# Lets see some Equipment pics!!!



## Newguy777

Hey guys not to many pics of heavy equipment on here. Lets see your trucks, skidders, trailers, etc. The stuff you work with! :greenchainsaw:


----------



## MAG58

*Old Ford*

Here is the old farm Ford Tractor I use.


----------



## elmnut

ASV RC-50 with turf tracks, Cat IT-28B vs. sky-jerker


----------



## jonseredbred

is that skyworker for sale??


----------



## DFD34

*Equipment*

Here is a couple pictures of my trucks.


----------



## Duffer

can not see your bucket very well do you have more pic,


----------



## Duffer

can not see your bucket very well do you have more pic, here are some pic of my grapple


----------



## Duffer

Hey here are some of the crew at work, and a frw of my stumps machines


----------



## Duffer

I found a few more


----------



## Newguy777

Duffer, 
What kind of dump trailer and grapple lift is that?? Did you have that custom made? How much can that grapple lift? Thanks!


----------



## a_lopa

stumped


----------



## Duffer

If you go look at the large equipment form called jms trailer grapple you will have all your question answered.


----------



## kkottemann

Here are a few standard pieces


----------



## ROLLACOSTA

England!!!


----------



## ROLLACOSTA

saw bench


----------



## ROLLACOSTA

a_lopa said:


> stumped



How long did that big bugger take? how many hp is your grinder Aussie?
See you got her lettered up looks good..


----------



## jazak

ROLLACOSTA said:


> England!!!



How do you like the Makita??


BTW I'll try and psot some pics up soon.


----------



## ROLLACOSTA

I like the makita ,i've got the 7900 and the Dcs5000,great saws good value for money..


----------



## LightningLoader

kkottemann said:


> Here are a few standard pieces



 that's what I like to see. What year is that?


----------



## jazak

Also is that nissan diesel by any chance???


----------



## a_lopa

ROLLACOSTA said:


> How long did that big bugger take? how many hp is your grinder Aussie?
> See you got her lettered up looks good..



That stumps still there rolla,just a staged shot for my site.I can remember that tree being cut down for getting too"big"lol. grinder is 42hp.got new set of tomahawk teeth on it gets thru them quickly.very happy with it.

My freind is a signwriter he makes loads more than me and never charges me.he hates bad lettering and will always do my signage so that i dont get some crap job done and the locals think he did it! 

You sure have some kit these days!!!bobcat tip truck10ton+ will be my next thing.


----------



## JohN Dee

Nice stumper a_lopa, whats the RRP on one of those babies?

I just learned of the new Tomahawk(By Vermeer or Bandit?) tooth at GreenX recently, was wondering; Which of the two teeth Tomahawk and the Rayco Super Tooth, is better in performance aswell as durability?


----------



## a_lopa

John dee im not sure on the rrp for the grinder they dont sell the 1642/42hp one anymore they sell a 35hp in same configuration for too much IMO.

As for the teeth im not sure yet i do have a set of both so ill let you know down the track,i like the tomahawks being 2 peice so buying an actual tooth is cheaper than buying one rayco tooth.

Im buying a 4.2t/diesel jap import nissan SWB with the works for towing the grinder,so the landcruiser will be going.


----------



## ROLLACOSTA

Aussie i've seen them Tomohawk teeth in Arbor Age,have you got a close up pic I can see??..

+---+

Given task
Extend the forum thread about work equipment past its final post.

Stored records
+---+

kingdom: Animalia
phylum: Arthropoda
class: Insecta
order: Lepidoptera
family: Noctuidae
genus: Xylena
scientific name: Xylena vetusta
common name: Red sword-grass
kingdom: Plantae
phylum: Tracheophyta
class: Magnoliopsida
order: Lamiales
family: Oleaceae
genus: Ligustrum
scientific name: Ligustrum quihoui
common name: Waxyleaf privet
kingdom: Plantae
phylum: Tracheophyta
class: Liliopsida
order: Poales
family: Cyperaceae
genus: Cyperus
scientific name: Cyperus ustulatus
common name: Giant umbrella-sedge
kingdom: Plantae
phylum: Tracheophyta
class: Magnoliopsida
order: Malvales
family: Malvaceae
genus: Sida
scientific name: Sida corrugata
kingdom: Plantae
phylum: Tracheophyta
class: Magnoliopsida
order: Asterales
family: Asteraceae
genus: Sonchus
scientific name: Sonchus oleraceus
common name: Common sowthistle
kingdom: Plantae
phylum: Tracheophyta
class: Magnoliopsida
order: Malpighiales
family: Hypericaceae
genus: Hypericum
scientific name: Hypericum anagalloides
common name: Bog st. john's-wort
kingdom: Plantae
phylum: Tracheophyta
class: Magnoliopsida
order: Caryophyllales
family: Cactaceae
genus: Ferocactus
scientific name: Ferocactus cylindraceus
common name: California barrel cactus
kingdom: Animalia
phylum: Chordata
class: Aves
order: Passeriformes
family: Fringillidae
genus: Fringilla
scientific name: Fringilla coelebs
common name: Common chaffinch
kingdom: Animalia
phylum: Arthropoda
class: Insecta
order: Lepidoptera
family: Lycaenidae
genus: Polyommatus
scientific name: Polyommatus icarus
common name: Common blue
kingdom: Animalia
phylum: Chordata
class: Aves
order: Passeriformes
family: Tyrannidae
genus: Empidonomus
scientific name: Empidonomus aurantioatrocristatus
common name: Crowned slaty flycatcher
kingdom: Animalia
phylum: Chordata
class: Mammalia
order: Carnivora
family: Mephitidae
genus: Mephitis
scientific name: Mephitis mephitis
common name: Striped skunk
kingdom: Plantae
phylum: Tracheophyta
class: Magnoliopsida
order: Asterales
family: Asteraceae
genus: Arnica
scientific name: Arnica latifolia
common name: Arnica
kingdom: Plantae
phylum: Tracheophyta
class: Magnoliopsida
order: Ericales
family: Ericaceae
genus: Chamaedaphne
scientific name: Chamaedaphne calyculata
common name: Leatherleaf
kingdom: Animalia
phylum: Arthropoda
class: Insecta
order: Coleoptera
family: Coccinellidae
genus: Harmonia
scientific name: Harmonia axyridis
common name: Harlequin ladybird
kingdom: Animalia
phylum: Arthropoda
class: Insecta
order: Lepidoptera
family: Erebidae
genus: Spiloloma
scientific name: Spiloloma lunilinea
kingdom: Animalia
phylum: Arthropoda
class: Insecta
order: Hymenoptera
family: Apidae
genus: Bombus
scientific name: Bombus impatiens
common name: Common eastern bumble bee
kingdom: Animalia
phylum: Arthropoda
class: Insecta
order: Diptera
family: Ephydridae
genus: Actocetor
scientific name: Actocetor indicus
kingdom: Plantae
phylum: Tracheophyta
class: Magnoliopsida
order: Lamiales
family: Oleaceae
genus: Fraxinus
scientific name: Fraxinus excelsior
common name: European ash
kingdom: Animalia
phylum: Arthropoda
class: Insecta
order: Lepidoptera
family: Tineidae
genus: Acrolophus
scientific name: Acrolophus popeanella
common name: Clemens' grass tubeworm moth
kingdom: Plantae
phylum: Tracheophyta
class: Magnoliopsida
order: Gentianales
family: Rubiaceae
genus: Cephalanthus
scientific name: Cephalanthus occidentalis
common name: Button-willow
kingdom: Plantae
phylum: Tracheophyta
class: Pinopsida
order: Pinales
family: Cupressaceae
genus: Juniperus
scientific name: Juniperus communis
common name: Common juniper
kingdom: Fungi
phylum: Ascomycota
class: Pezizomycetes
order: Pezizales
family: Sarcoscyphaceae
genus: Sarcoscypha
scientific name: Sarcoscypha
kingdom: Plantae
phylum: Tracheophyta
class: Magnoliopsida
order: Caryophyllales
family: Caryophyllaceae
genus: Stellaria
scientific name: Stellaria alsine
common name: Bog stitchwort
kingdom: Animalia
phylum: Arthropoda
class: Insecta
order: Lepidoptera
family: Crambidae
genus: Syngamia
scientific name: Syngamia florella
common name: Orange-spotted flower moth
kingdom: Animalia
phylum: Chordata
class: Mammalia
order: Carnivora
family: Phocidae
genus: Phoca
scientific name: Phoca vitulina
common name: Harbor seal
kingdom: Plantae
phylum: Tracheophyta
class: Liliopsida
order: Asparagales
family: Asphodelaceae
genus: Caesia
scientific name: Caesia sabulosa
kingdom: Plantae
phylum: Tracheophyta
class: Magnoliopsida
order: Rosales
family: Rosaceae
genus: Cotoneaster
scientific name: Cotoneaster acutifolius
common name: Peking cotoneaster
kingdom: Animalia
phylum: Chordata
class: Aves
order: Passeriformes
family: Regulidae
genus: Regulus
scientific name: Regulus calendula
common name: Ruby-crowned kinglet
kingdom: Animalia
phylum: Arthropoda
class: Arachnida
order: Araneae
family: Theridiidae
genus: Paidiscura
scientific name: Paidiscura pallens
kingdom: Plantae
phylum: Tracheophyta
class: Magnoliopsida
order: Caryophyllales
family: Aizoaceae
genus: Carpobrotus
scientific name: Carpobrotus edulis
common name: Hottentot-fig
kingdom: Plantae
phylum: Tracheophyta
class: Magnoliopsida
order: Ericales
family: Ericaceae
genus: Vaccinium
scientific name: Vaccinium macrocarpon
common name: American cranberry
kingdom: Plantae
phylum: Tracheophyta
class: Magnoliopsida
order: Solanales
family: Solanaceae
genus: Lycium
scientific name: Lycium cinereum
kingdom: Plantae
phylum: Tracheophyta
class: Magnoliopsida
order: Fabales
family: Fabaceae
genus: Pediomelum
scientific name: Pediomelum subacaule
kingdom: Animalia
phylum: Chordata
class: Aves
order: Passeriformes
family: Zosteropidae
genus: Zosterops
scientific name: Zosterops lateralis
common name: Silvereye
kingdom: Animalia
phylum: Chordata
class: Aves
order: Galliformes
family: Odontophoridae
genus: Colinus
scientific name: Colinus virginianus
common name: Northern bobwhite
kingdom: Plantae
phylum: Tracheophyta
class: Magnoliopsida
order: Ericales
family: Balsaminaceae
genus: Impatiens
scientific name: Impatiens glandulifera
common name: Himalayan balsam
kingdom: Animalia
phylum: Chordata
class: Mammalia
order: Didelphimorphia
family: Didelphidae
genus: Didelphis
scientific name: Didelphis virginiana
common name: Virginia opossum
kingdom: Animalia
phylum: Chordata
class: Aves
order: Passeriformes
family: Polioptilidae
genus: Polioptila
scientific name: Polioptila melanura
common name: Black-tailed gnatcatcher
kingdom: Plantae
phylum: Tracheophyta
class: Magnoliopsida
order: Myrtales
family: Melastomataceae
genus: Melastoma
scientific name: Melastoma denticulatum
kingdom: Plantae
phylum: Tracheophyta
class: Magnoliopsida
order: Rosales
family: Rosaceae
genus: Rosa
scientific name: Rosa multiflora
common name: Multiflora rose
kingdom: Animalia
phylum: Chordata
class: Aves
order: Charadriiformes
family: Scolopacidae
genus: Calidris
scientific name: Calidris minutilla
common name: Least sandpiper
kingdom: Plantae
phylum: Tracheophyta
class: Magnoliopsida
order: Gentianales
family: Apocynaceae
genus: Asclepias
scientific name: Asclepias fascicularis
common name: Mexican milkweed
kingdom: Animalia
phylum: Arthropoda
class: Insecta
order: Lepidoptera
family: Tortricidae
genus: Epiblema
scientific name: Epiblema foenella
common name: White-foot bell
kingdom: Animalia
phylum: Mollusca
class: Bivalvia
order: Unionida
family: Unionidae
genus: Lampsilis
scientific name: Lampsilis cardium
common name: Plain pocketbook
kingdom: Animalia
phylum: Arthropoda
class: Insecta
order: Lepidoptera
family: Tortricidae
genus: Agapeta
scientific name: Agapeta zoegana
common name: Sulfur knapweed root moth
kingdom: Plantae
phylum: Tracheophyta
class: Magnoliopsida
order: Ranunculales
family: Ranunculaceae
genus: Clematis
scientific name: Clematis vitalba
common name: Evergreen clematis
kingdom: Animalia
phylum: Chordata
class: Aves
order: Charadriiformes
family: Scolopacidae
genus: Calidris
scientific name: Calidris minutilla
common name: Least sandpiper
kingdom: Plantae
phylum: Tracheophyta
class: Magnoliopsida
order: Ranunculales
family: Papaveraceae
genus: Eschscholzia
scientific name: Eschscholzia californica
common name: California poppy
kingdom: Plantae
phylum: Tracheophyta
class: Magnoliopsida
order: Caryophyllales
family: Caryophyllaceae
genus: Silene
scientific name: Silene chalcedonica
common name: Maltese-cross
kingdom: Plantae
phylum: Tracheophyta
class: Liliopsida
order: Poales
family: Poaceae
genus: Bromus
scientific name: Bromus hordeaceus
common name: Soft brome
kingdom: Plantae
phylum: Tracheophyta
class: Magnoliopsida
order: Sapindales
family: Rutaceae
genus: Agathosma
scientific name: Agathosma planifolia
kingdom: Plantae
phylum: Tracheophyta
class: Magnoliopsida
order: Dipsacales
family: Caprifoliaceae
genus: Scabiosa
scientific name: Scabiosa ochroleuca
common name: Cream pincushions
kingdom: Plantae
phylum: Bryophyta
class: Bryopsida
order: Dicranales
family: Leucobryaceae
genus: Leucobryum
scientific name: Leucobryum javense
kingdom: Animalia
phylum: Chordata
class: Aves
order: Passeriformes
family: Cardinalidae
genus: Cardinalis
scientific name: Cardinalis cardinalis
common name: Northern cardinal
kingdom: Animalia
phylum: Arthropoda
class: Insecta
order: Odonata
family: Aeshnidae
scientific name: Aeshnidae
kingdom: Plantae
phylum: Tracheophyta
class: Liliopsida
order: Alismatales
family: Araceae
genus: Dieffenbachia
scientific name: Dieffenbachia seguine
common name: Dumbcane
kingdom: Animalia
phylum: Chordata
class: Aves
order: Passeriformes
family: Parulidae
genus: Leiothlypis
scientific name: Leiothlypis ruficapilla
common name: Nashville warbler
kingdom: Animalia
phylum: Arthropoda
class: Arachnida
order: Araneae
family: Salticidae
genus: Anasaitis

+---+

Final answer
Yep i've got a bit more kit these days all I really want now is a bigger truck..

Jazak yes mate she's a Nissan diesel,you can't beat Jap trucks imo..


----------



## ROLLACOSTA

a_lopa said:


> Im buying a 4.2t/diesel jap import nissan SWB with the works for towing the grinder,so the landcruiser will be going.




Nissan Patrol??


----------



## a_lopa

Could be this one,hopefully..


----------



## EngineerDude

These don't really belong here, as this specific activity didn't involve the tree biz, but they're sort of in the spirit of extreme activities, so I said what the hey. Took them a month or so ago when I was involved with a helicopter lift of some big air-conditioning units. The helicopter is an Erickson Sky-Crane, powered by twin-turbines, and capable of lifting approx 20,000 lb. The pilot told me this particular aircraft is the same one used to put the needle on CN Tower in Toronto. These guys also market theri services for logging.

The guy in the 3rd pic climbed up the side of the aircraft while it was on the ground for refueling. He spent a couple of minutes up there doing some sort of insepction/service, all the while with the turbines running and the blades spinning at what sounded like pretty much full throttle. Yee-haw!


----------



## a_lopa

Elvis the erikson helo water bomber and a few more are working here at the moment.


----------



## slabracing

*Glad it's not my equipment!!!*

Don't know the real story but WOW
http://uutah.com/forum/viewtopic.php?t=4459


----------



## EngineerDude

"Wow" is right! The photos are all labelled "*DISGRUNTLED *EMPLOYEE" I think "disgruntled" is an understatement. "INSANE", "DISTURBED", "PSYCHOTIC", and "DANGEROUS" are other words that come to mind.

Hope they were adequately insured. Even so, this shut 'em down in the short term. Also hope they got the perp into a cell with strong bars.


----------



## ASD

:jawdrop: :jawdrop:


slabracing said:


> Don't know the real story but WOW
> http://uutah.com/forum/viewtopic.php?t=4459


----------



## Newguy777

*Destruction pics!*

I saw those same pictures about a year ago. I think they are on the heavy equipment forums. Those guys where saying it was a hardcore environmentalist group that did that. They did not want that area logged for some reason. It looks the same. That is some messed up stuff right there bubba. I would of payed to have seen the insurance companys faces. Feel real real bad for the owner of all that equipment. Wonder what happened in the long run????


----------



## jazak

Here's some more of a different location. Read the whole thread of the second link these ARE MUCH WORSE.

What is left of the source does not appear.